» **Records from a collection**:
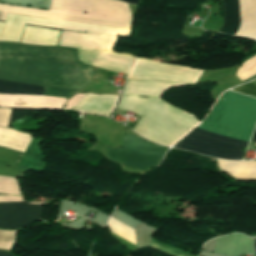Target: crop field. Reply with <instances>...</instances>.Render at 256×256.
Segmentation results:
<instances>
[{
  "label": "crop field",
  "mask_w": 256,
  "mask_h": 256,
  "mask_svg": "<svg viewBox=\"0 0 256 256\" xmlns=\"http://www.w3.org/2000/svg\"><path fill=\"white\" fill-rule=\"evenodd\" d=\"M94 74L75 49L0 43V79L46 86L44 95L70 98Z\"/></svg>",
  "instance_id": "1"
},
{
  "label": "crop field",
  "mask_w": 256,
  "mask_h": 256,
  "mask_svg": "<svg viewBox=\"0 0 256 256\" xmlns=\"http://www.w3.org/2000/svg\"><path fill=\"white\" fill-rule=\"evenodd\" d=\"M255 124L256 99L228 91L198 128L249 142ZM210 132L196 129L174 147L222 159H242L247 142Z\"/></svg>",
  "instance_id": "2"
},
{
  "label": "crop field",
  "mask_w": 256,
  "mask_h": 256,
  "mask_svg": "<svg viewBox=\"0 0 256 256\" xmlns=\"http://www.w3.org/2000/svg\"><path fill=\"white\" fill-rule=\"evenodd\" d=\"M119 109L141 115L135 127L143 137L171 146L199 125L194 116L163 101L122 96Z\"/></svg>",
  "instance_id": "3"
},
{
  "label": "crop field",
  "mask_w": 256,
  "mask_h": 256,
  "mask_svg": "<svg viewBox=\"0 0 256 256\" xmlns=\"http://www.w3.org/2000/svg\"><path fill=\"white\" fill-rule=\"evenodd\" d=\"M7 13L130 28L127 4L115 0H52L49 11L0 5V20Z\"/></svg>",
  "instance_id": "4"
},
{
  "label": "crop field",
  "mask_w": 256,
  "mask_h": 256,
  "mask_svg": "<svg viewBox=\"0 0 256 256\" xmlns=\"http://www.w3.org/2000/svg\"><path fill=\"white\" fill-rule=\"evenodd\" d=\"M117 36L61 31L58 46L78 48L79 61L127 74L134 56L112 52Z\"/></svg>",
  "instance_id": "5"
},
{
  "label": "crop field",
  "mask_w": 256,
  "mask_h": 256,
  "mask_svg": "<svg viewBox=\"0 0 256 256\" xmlns=\"http://www.w3.org/2000/svg\"><path fill=\"white\" fill-rule=\"evenodd\" d=\"M0 22V36L3 28ZM24 24L53 27L64 30L92 32L100 34L124 35L129 36L131 29L109 27L94 24H85L77 22L59 21L51 19H43L36 17L20 16L8 14L5 20L2 36L0 41L19 42L22 35Z\"/></svg>",
  "instance_id": "6"
},
{
  "label": "crop field",
  "mask_w": 256,
  "mask_h": 256,
  "mask_svg": "<svg viewBox=\"0 0 256 256\" xmlns=\"http://www.w3.org/2000/svg\"><path fill=\"white\" fill-rule=\"evenodd\" d=\"M45 87L0 80V93L43 95ZM0 94V107L61 110L68 99Z\"/></svg>",
  "instance_id": "7"
},
{
  "label": "crop field",
  "mask_w": 256,
  "mask_h": 256,
  "mask_svg": "<svg viewBox=\"0 0 256 256\" xmlns=\"http://www.w3.org/2000/svg\"><path fill=\"white\" fill-rule=\"evenodd\" d=\"M121 147L125 149L108 150V158L143 172L158 164L166 149L129 134H126Z\"/></svg>",
  "instance_id": "8"
},
{
  "label": "crop field",
  "mask_w": 256,
  "mask_h": 256,
  "mask_svg": "<svg viewBox=\"0 0 256 256\" xmlns=\"http://www.w3.org/2000/svg\"><path fill=\"white\" fill-rule=\"evenodd\" d=\"M201 72V70L193 68L165 65L136 58L128 73V78L193 83Z\"/></svg>",
  "instance_id": "9"
},
{
  "label": "crop field",
  "mask_w": 256,
  "mask_h": 256,
  "mask_svg": "<svg viewBox=\"0 0 256 256\" xmlns=\"http://www.w3.org/2000/svg\"><path fill=\"white\" fill-rule=\"evenodd\" d=\"M41 202L0 203V228L14 229L28 227L40 217Z\"/></svg>",
  "instance_id": "10"
},
{
  "label": "crop field",
  "mask_w": 256,
  "mask_h": 256,
  "mask_svg": "<svg viewBox=\"0 0 256 256\" xmlns=\"http://www.w3.org/2000/svg\"><path fill=\"white\" fill-rule=\"evenodd\" d=\"M118 97L119 96L93 95L87 93L74 109L109 117Z\"/></svg>",
  "instance_id": "11"
},
{
  "label": "crop field",
  "mask_w": 256,
  "mask_h": 256,
  "mask_svg": "<svg viewBox=\"0 0 256 256\" xmlns=\"http://www.w3.org/2000/svg\"><path fill=\"white\" fill-rule=\"evenodd\" d=\"M177 85L180 84L128 80L123 95L138 97L143 96L161 100L160 96L165 90Z\"/></svg>",
  "instance_id": "12"
},
{
  "label": "crop field",
  "mask_w": 256,
  "mask_h": 256,
  "mask_svg": "<svg viewBox=\"0 0 256 256\" xmlns=\"http://www.w3.org/2000/svg\"><path fill=\"white\" fill-rule=\"evenodd\" d=\"M59 31L25 26L22 42L30 45L56 46Z\"/></svg>",
  "instance_id": "13"
},
{
  "label": "crop field",
  "mask_w": 256,
  "mask_h": 256,
  "mask_svg": "<svg viewBox=\"0 0 256 256\" xmlns=\"http://www.w3.org/2000/svg\"><path fill=\"white\" fill-rule=\"evenodd\" d=\"M224 25L218 33L235 36L239 26L240 17L237 0H221Z\"/></svg>",
  "instance_id": "14"
},
{
  "label": "crop field",
  "mask_w": 256,
  "mask_h": 256,
  "mask_svg": "<svg viewBox=\"0 0 256 256\" xmlns=\"http://www.w3.org/2000/svg\"><path fill=\"white\" fill-rule=\"evenodd\" d=\"M27 134L0 127V146L24 153L30 139L32 138Z\"/></svg>",
  "instance_id": "15"
},
{
  "label": "crop field",
  "mask_w": 256,
  "mask_h": 256,
  "mask_svg": "<svg viewBox=\"0 0 256 256\" xmlns=\"http://www.w3.org/2000/svg\"><path fill=\"white\" fill-rule=\"evenodd\" d=\"M220 169H223L233 177H256V161L238 162L218 159Z\"/></svg>",
  "instance_id": "16"
},
{
  "label": "crop field",
  "mask_w": 256,
  "mask_h": 256,
  "mask_svg": "<svg viewBox=\"0 0 256 256\" xmlns=\"http://www.w3.org/2000/svg\"><path fill=\"white\" fill-rule=\"evenodd\" d=\"M108 226L110 231L135 244V230L113 218H110Z\"/></svg>",
  "instance_id": "17"
},
{
  "label": "crop field",
  "mask_w": 256,
  "mask_h": 256,
  "mask_svg": "<svg viewBox=\"0 0 256 256\" xmlns=\"http://www.w3.org/2000/svg\"><path fill=\"white\" fill-rule=\"evenodd\" d=\"M17 230H0V249L11 251L16 242Z\"/></svg>",
  "instance_id": "18"
},
{
  "label": "crop field",
  "mask_w": 256,
  "mask_h": 256,
  "mask_svg": "<svg viewBox=\"0 0 256 256\" xmlns=\"http://www.w3.org/2000/svg\"><path fill=\"white\" fill-rule=\"evenodd\" d=\"M22 155L23 154L0 149V163L16 168Z\"/></svg>",
  "instance_id": "19"
},
{
  "label": "crop field",
  "mask_w": 256,
  "mask_h": 256,
  "mask_svg": "<svg viewBox=\"0 0 256 256\" xmlns=\"http://www.w3.org/2000/svg\"><path fill=\"white\" fill-rule=\"evenodd\" d=\"M232 90L249 95V96L256 97V80L246 83Z\"/></svg>",
  "instance_id": "20"
},
{
  "label": "crop field",
  "mask_w": 256,
  "mask_h": 256,
  "mask_svg": "<svg viewBox=\"0 0 256 256\" xmlns=\"http://www.w3.org/2000/svg\"><path fill=\"white\" fill-rule=\"evenodd\" d=\"M150 246L154 247L156 249H159L161 251H164L166 253H169V254H171L173 256H184V254H185V253L177 251V250H175V249H173L171 247H168V246H166V245H164V244H162L160 242H157V241H155L153 239H151Z\"/></svg>",
  "instance_id": "21"
},
{
  "label": "crop field",
  "mask_w": 256,
  "mask_h": 256,
  "mask_svg": "<svg viewBox=\"0 0 256 256\" xmlns=\"http://www.w3.org/2000/svg\"><path fill=\"white\" fill-rule=\"evenodd\" d=\"M24 173H25V171H23V170L8 169V168L0 166V175H3V176L19 178V177L23 176Z\"/></svg>",
  "instance_id": "22"
},
{
  "label": "crop field",
  "mask_w": 256,
  "mask_h": 256,
  "mask_svg": "<svg viewBox=\"0 0 256 256\" xmlns=\"http://www.w3.org/2000/svg\"><path fill=\"white\" fill-rule=\"evenodd\" d=\"M12 110L0 109V126L7 127Z\"/></svg>",
  "instance_id": "23"
},
{
  "label": "crop field",
  "mask_w": 256,
  "mask_h": 256,
  "mask_svg": "<svg viewBox=\"0 0 256 256\" xmlns=\"http://www.w3.org/2000/svg\"><path fill=\"white\" fill-rule=\"evenodd\" d=\"M87 94V93H86ZM85 95V93L82 94H77L75 96H73L68 103L66 104V106L64 107V109H73L76 104L82 99V97Z\"/></svg>",
  "instance_id": "24"
},
{
  "label": "crop field",
  "mask_w": 256,
  "mask_h": 256,
  "mask_svg": "<svg viewBox=\"0 0 256 256\" xmlns=\"http://www.w3.org/2000/svg\"><path fill=\"white\" fill-rule=\"evenodd\" d=\"M122 1H125L127 3L137 4L138 0H122Z\"/></svg>",
  "instance_id": "25"
},
{
  "label": "crop field",
  "mask_w": 256,
  "mask_h": 256,
  "mask_svg": "<svg viewBox=\"0 0 256 256\" xmlns=\"http://www.w3.org/2000/svg\"><path fill=\"white\" fill-rule=\"evenodd\" d=\"M0 256H12V255H10V254H8V253H6V252L0 251Z\"/></svg>",
  "instance_id": "26"
},
{
  "label": "crop field",
  "mask_w": 256,
  "mask_h": 256,
  "mask_svg": "<svg viewBox=\"0 0 256 256\" xmlns=\"http://www.w3.org/2000/svg\"><path fill=\"white\" fill-rule=\"evenodd\" d=\"M251 140L256 141V131H255V133H254V135H253V137H252V139H251Z\"/></svg>",
  "instance_id": "27"
},
{
  "label": "crop field",
  "mask_w": 256,
  "mask_h": 256,
  "mask_svg": "<svg viewBox=\"0 0 256 256\" xmlns=\"http://www.w3.org/2000/svg\"><path fill=\"white\" fill-rule=\"evenodd\" d=\"M255 251H256V239H255Z\"/></svg>",
  "instance_id": "28"
}]
</instances>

» **STATED TASK**: Please turn the lines from the start of the records through the line containing "74L75 49L0 43V79L46" into a numbered list, leaving out any blank lines. Leave the pictures out of your answer.

» **RESPONSE BELOW**:
1. Target: crop field. Reply with <instances>...</instances>.Render at 256×256.
2. Segmentation results:
3. <instances>
4. [{
5.   "label": "crop field",
6.   "mask_w": 256,
7.   "mask_h": 256,
8.   "mask_svg": "<svg viewBox=\"0 0 256 256\" xmlns=\"http://www.w3.org/2000/svg\"><path fill=\"white\" fill-rule=\"evenodd\" d=\"M94 74L75 49L0 43V79L46 86L44 95L70 98Z\"/></svg>",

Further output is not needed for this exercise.